◆ **Extract to read**
----------------------------------------

[v3] kernel/module: Reschedule while waiting for modules to finish loading
diff mbox series

Message ID 20190430222207.3002-1-prarit@redhat.com
State In Next
Commit 7e470ea99bcd471038f00fe458fc4714886b96d6
Headers show
Series
  • [v3] kernel/module: Reschedule while waiting for modules to finish loading
Related show

Commit Message

Prarit Bhargava April 30, 2019, 10:22 p.m. UTC
On a s390 z14 LAR with 2 cpus about stalls about 3% of the time while
loading the s390_trng.ko module.

Add a reschedule point to the loop that waits for modules to complete
loading.

v3: cleanup Fixes line.

Reported-by: Heiko Carstens <heiko.carstens@de.ibm.com>
Fixes: f9a75c1d717f ("modules: Only return -EEXIST for modules that have finished loading")
Signed-off-by: Prarit Bhargava <prarit@redhat.com>
Cc: Jessica Yu <jeyu@kernel.org>
Cc: Heiko Carstens <heiko.carstens@de.ibm.com>
---
 kernel/module.c | 1 +
 1 file changed, 1 insertion(+)

----------------------------------------

◆ **Recorded information**
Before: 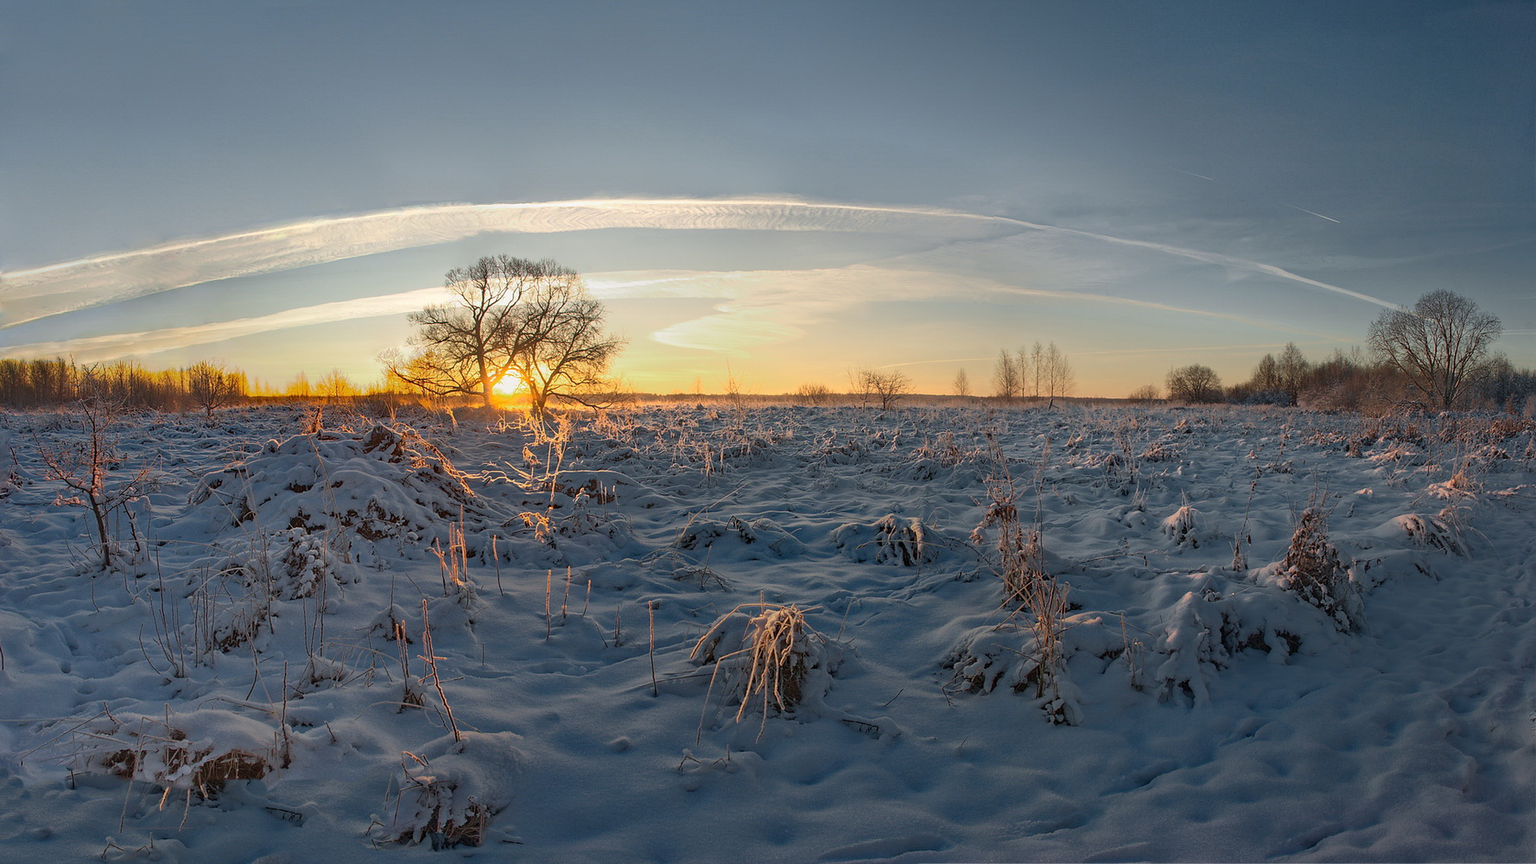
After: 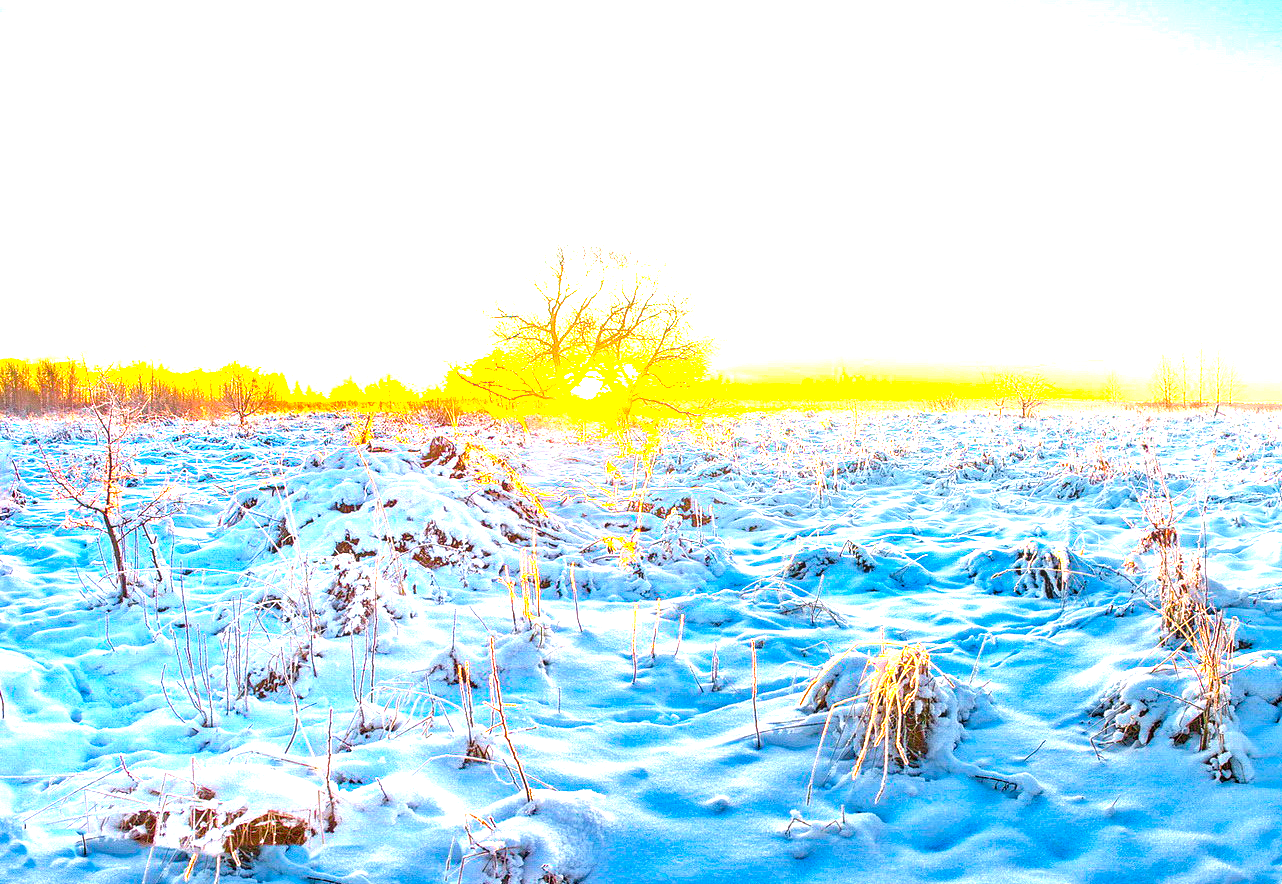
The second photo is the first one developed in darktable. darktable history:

----------------------------------------

◆ **Exercise goal**
Carry on the kernel module rescheduling patch from its last line.

◆ **Written answer**
Comments

Jessica Yu May 1, 2019, 7:49 a.m. UTC | #1
+++ Prarit Bhargava [30/04/19 18:22 -0400]:
>On a s390 z14 LAR with 2 cpus about stalls about 3% of the time while
>loading the s390_trng.ko module.
>
>Add a reschedule point to the loop that waits for modules to complete
>loading.
>
>v3: cleanup Fixes line.

Thanks, this patch has been re-applied to modules-next.

Jessica

>Reported-by: Heiko Carstens <heiko.carstens@de.ibm.com>
>Fixes: f9a75c1d717f ("modules: Only return -EEXIST for modules that have finished loading")
>Signed-off-by: Prarit Bhargava <prarit@redhat.com>
>Cc: Jessica Yu <jeyu@kernel.org>
>Cc: Heiko Carstens <heiko.carstens@de.ibm.com>
>---
> kernel/module.c | 1 +
> 1 file changed, 1 insertion(+)
>
>diff --git a/kernel/module.c b/kernel/module.c
>index 410eeb7e4f1d..48748cfec991 100644
>--- a/kernel/module.c
>+++ b/kernel/module.c
>@@ -3585,6 +3585,7 @@ static int add_unformed_module(struct module *mod)
> 					       finished_loading(mod->name));
> 			if (err)
> 				goto out_unlocked;
>+			cond_resched();
> 			goto again;
> 		}
> 		err = -EEXIST;
>-- 
>2.18.1
>
Prarit Bhargava May 1, 2019, 9:26 p.m. UTC | #2
On 4/30/19 6:22 PM, Prarit Bhargava wrote:
> On a s390 z14 LAR with 2 cpus about stalls about 3% of the time while
> loading the s390_trng.ko module.
> 
> Add a reschedule point to the loop that waits for modules to complete
> loading.
> 
> v3: cleanup Fixes line.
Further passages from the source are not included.